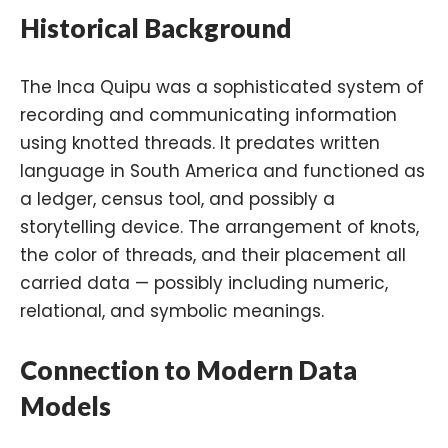
Historical Background
The Inca Quipu was a sophisticated system of
recording and communicating information
using knotted threads. It predates written
language in South America and functioned as
a ledger, census tool, and possibly a
storytelling device. The arrangement of knots,
the color of threads, and their placement all
carried data — possibly including numeric,
relational, and symbolic meanings.
Connection to Modern Data
Models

# EXERCISE GOAL
Substitute "cords" for "threads" everywhere in the lines above, keep everything else unchanged, and leave the pictures out.

# RESULT
Historical Background
The Inca Quipu was a sophisticated system of
recording and communicating information
using knotted cords. It predates written
language in South America and functioned as
a ledger, census tool, and possibly a
storytelling device. The arrangement of knots,
the color of cords, and their placement all
carried data — possibly including numeric,
relational, and symbolic meanings.
Connection to Modern Data
Models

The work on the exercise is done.